_What you have to do_
Please reproduce every line of the records from the line with "right elbow: (280, 195, -11)" up to and including the line with "left hip: (821, 522, -10)", shifting each keypoint's x, y and depth values up by 102. Leave the pictures out.
[[ Task material open ]]
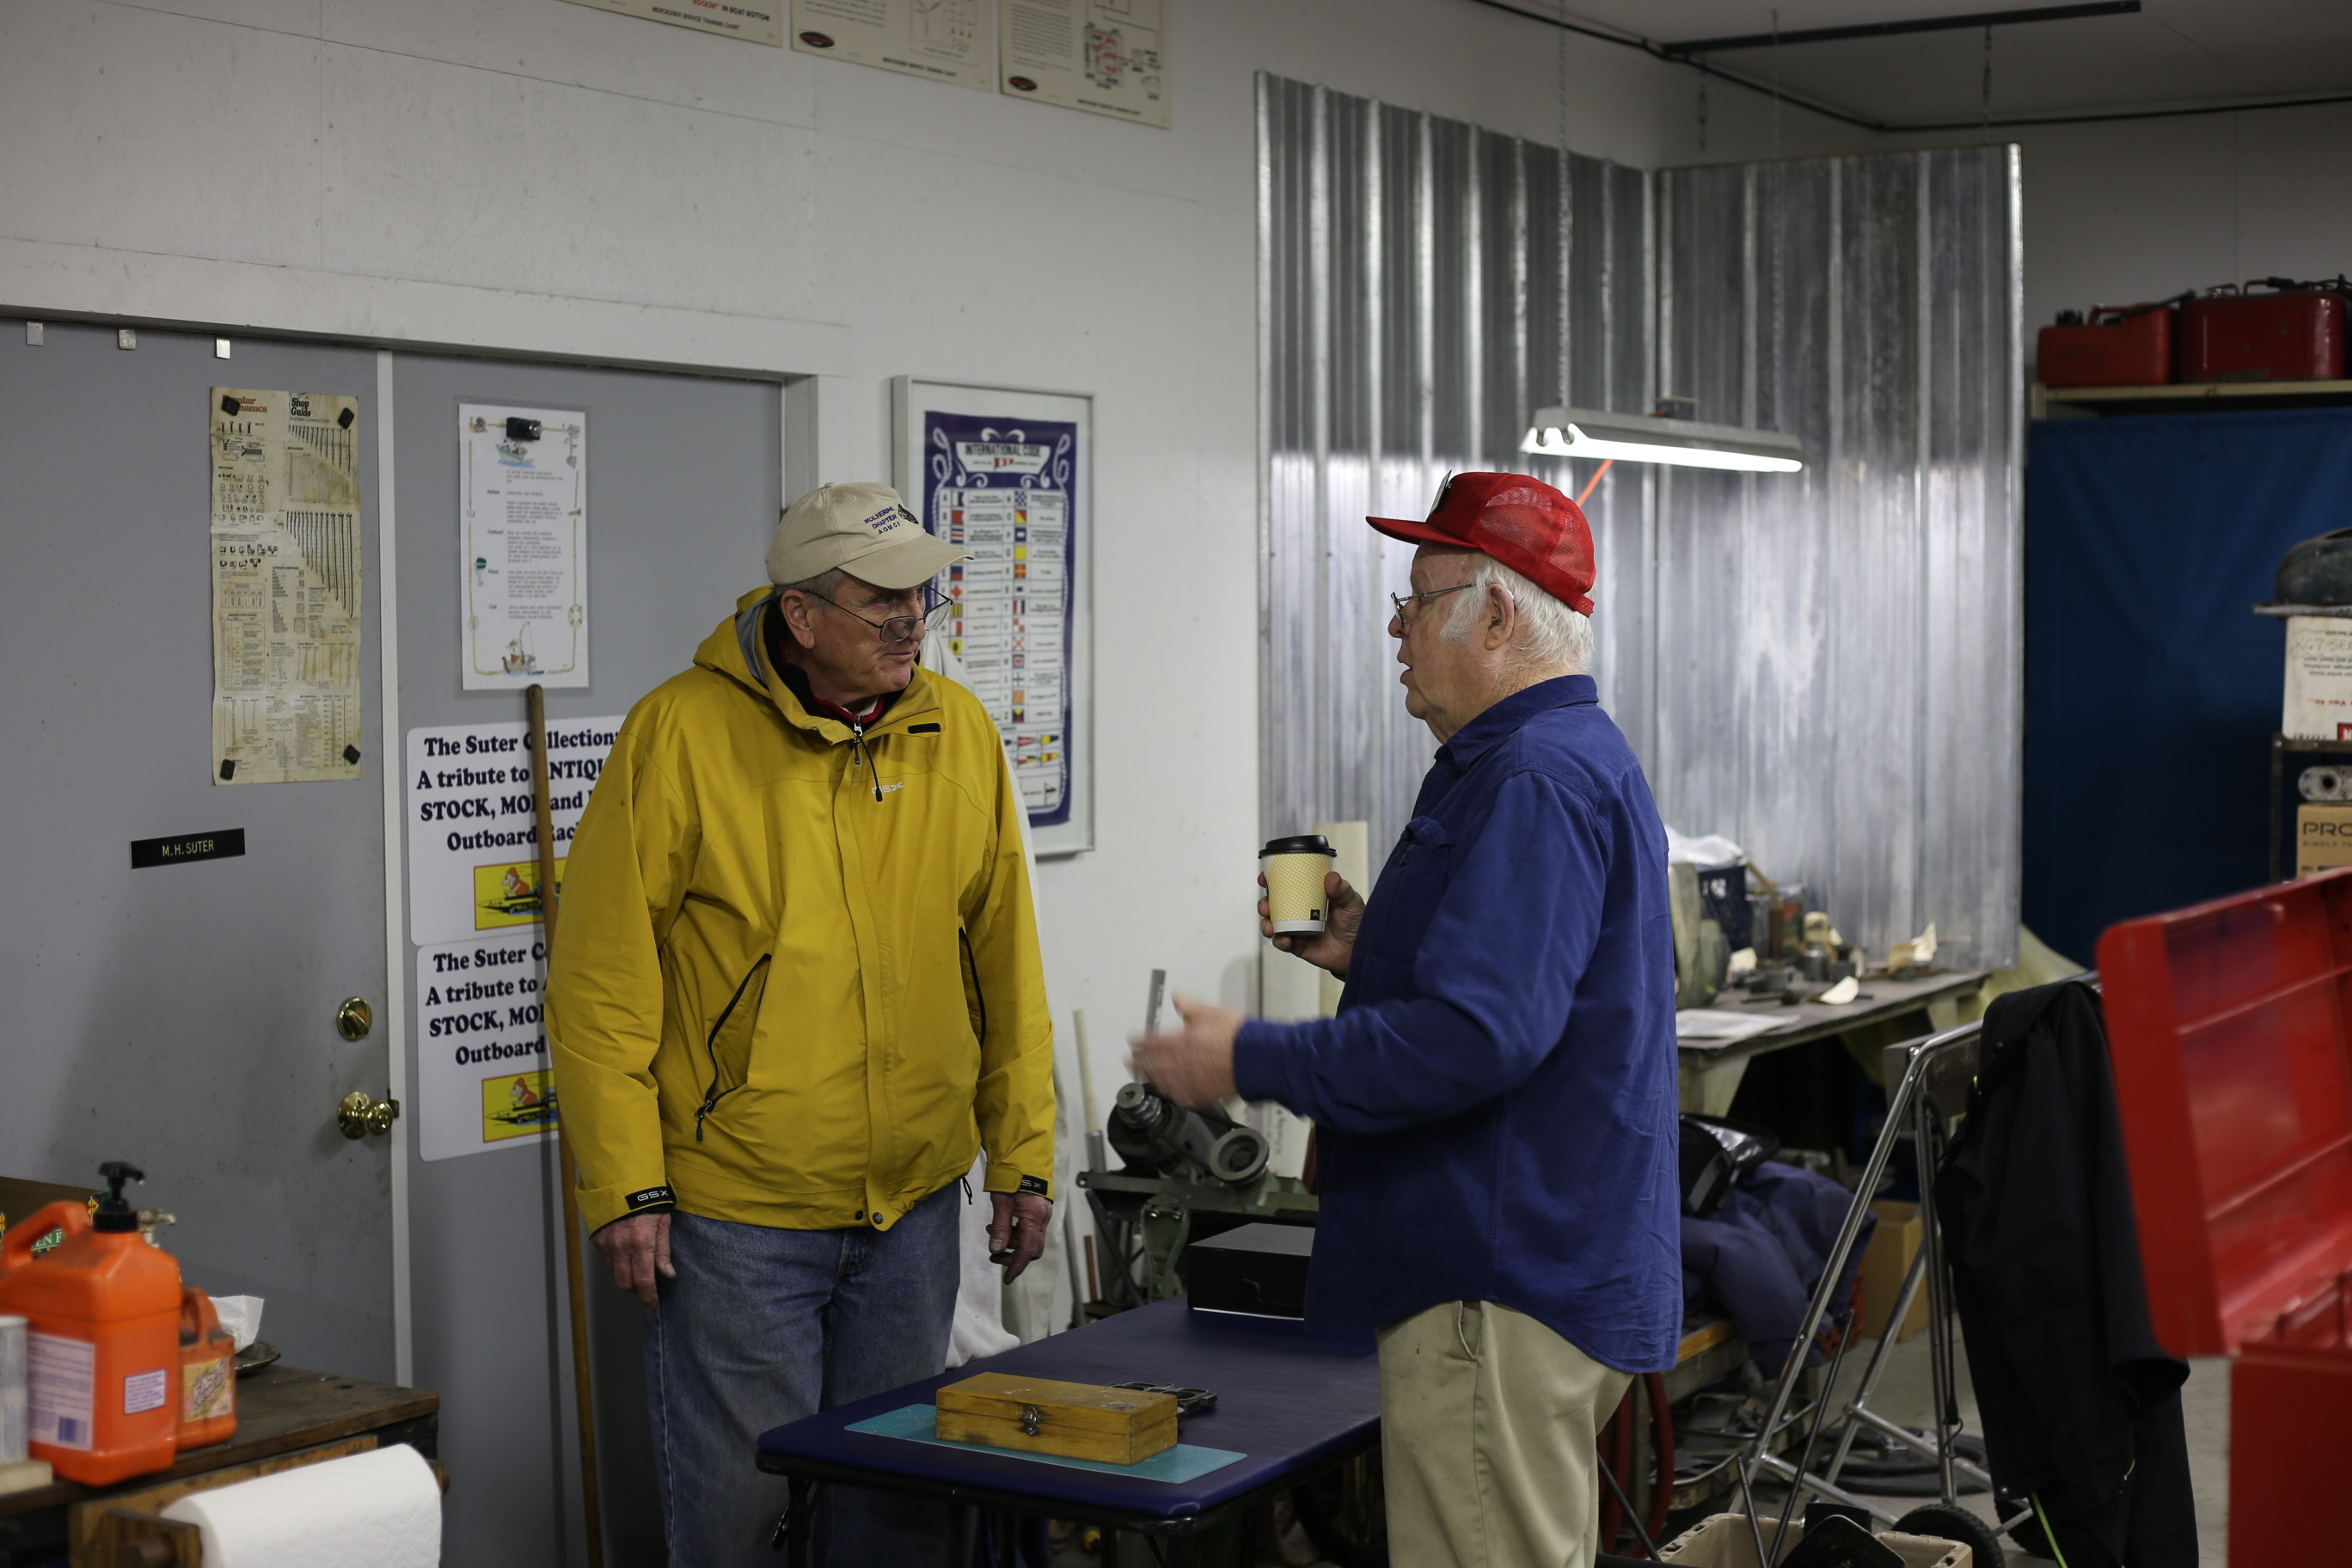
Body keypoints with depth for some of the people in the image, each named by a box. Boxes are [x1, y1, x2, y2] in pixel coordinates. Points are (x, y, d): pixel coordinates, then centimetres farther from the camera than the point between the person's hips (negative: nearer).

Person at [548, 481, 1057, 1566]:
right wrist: (625, 1190, -11)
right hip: (735, 1208, -4)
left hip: (914, 1202, 4)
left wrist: (1023, 1159, 8)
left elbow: (1005, 966, 8)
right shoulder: (682, 732, -11)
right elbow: (601, 986, -9)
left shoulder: (958, 733, 2)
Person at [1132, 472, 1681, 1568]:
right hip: (1554, 1270, 11)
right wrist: (1369, 951, 13)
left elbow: (1479, 1035, -28)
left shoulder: (1535, 781, -19)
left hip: (1505, 1291, -11)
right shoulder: (1580, 756, 18)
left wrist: (1253, 1061, -20)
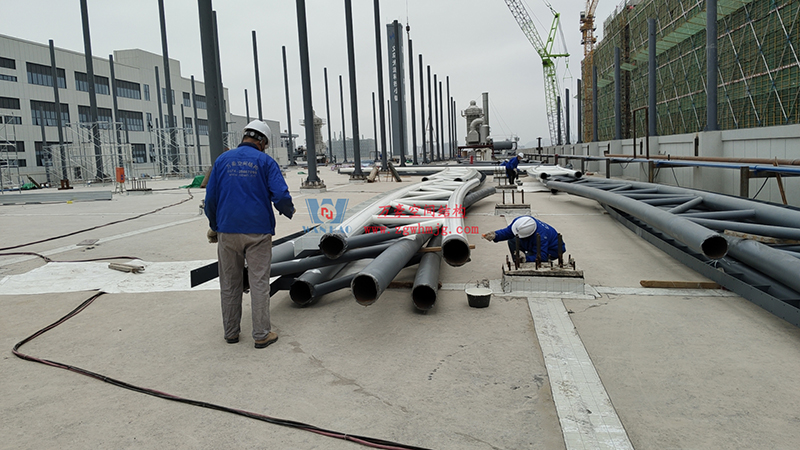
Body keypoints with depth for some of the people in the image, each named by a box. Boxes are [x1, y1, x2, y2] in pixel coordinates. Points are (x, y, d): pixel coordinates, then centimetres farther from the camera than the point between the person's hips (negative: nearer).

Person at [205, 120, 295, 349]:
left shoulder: (222, 160, 8)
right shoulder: (266, 162, -1)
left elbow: (211, 197, 6)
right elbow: (280, 195, -11)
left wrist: (214, 226, 19)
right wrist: (289, 211, 10)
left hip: (227, 231, 3)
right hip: (257, 231, -3)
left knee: (229, 284, 12)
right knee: (259, 282, 3)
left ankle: (231, 332, 22)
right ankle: (262, 334, 7)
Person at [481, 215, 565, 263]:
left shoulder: (540, 236, -44)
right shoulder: (519, 221, -23)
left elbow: (542, 257, -43)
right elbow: (507, 232, -9)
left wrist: (526, 258, -59)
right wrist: (495, 235, -28)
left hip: (551, 251, -8)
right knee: (512, 241, -6)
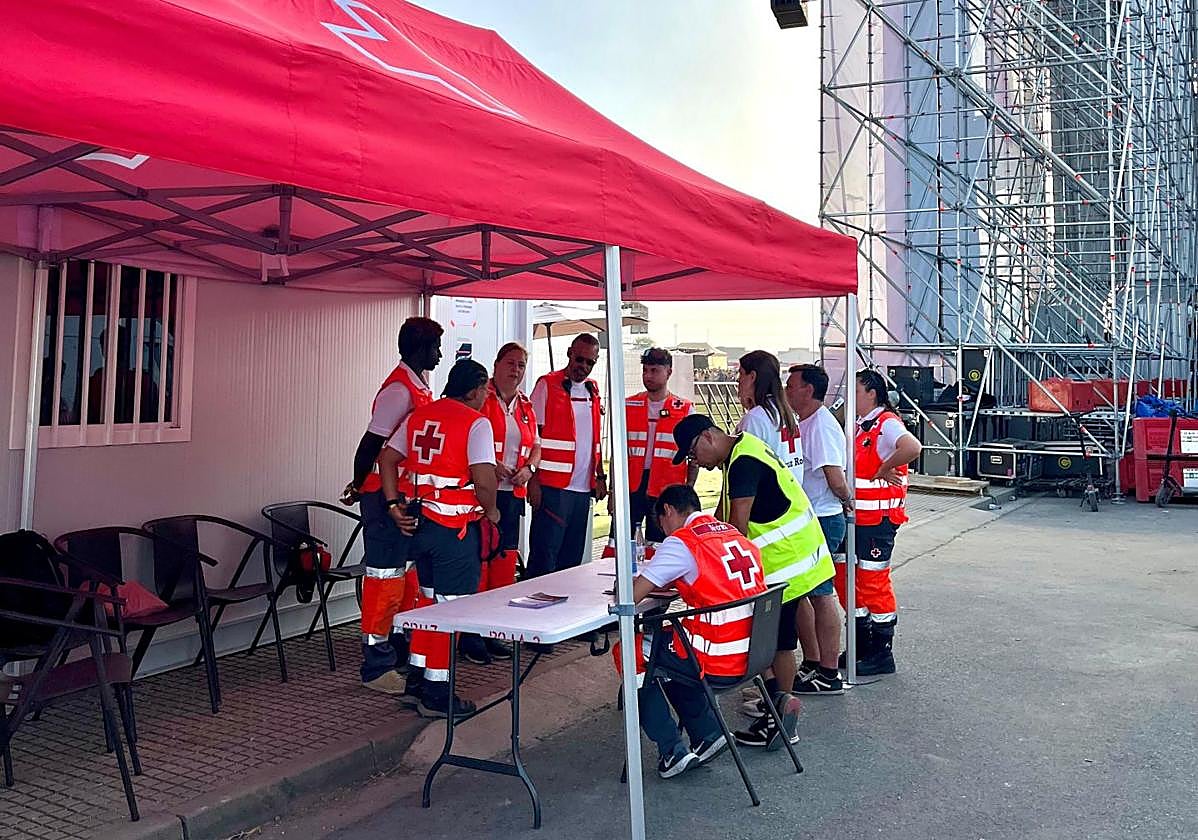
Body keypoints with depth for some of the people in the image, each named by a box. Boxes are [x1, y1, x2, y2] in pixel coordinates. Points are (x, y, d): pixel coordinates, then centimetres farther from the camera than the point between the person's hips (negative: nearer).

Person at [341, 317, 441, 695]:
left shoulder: (418, 387, 12)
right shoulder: (399, 390, -18)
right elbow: (371, 443, -19)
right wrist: (358, 486, -9)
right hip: (385, 497, -10)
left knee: (407, 577, 17)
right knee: (385, 580, -3)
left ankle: (400, 653, 30)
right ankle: (376, 667, 6)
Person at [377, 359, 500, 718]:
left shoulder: (419, 415, 11)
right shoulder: (476, 422, -11)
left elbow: (387, 458, 8)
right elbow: (483, 478, -20)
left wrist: (394, 505, 7)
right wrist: (491, 511, -3)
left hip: (419, 521, 7)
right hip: (455, 526, -7)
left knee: (428, 599, 20)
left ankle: (416, 681, 28)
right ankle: (436, 693, 10)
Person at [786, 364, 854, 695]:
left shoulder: (822, 426, -18)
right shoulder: (802, 424, 13)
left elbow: (836, 480, -24)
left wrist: (845, 500, -7)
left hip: (821, 522, -10)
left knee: (821, 596, -1)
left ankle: (829, 675, 9)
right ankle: (812, 664, 27)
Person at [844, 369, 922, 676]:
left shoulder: (886, 423, -15)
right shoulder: (858, 425, 13)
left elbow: (912, 447, -35)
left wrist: (882, 471, -23)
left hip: (878, 518, -9)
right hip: (854, 516, 10)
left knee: (874, 581, -2)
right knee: (845, 576, 15)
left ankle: (882, 655, 10)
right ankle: (862, 645, 28)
[[ Task material closed ]]
_Expected answer_
right elbow: (382, 297, 91)
left wrist: (316, 328, 121)
right wrist: (391, 313, 112)
left hip: (329, 333, 105)
right hip: (359, 333, 99)
left knee: (331, 386, 114)
right knee: (361, 384, 105)
left ankle: (333, 434, 124)
right ankle: (364, 436, 109)
Person at [481, 215, 565, 263]:
left shoulder: (642, 338, 58)
right shoulder: (621, 323, 79)
left elbow: (644, 359, 59)
right elbow: (609, 334, 93)
left wrist: (628, 360, 43)
right wrist: (597, 337, 74)
left hip: (653, 353, 94)
right knee: (614, 343, 96)
Body keypoints with depth for some of the people in the image, each named by a box. Boxes are [x1, y1, x2, y2] in pixel coordinates. Points are (x, y, d): pixel coordinates, then centimetres farther from the camera than the point between the person's hips (negative: nearer).

Person at [341, 317, 441, 695]:
left shoulder: (520, 489, 114)
right shoulder: (501, 492, 84)
right elbow: (473, 545, 83)
right wrist: (460, 588, 93)
right hip: (487, 599, 92)
left knee: (509, 679, 119)
right knee: (487, 682, 99)
left ankle: (502, 755, 132)
right ankle: (478, 769, 108)
Person at [377, 359, 500, 718]:
left shoulder: (521, 517, 113)
right shoulder: (578, 524, 91)
left elbow: (489, 560, 110)
right elbow: (585, 580, 82)
left wrist: (496, 607, 109)
right wrist: (593, 613, 99)
left hip: (521, 623, 109)
right hip: (557, 628, 95)
left knee: (530, 701, 122)
left ankle: (518, 783, 130)
right ankle: (538, 795, 112)
Person at [786, 364, 854, 695]:
left shoulder: (924, 528, 84)
right shoulder: (904, 526, 115)
left elbow: (938, 582, 78)
left wrist: (947, 602, 95)
left hip: (923, 624, 92)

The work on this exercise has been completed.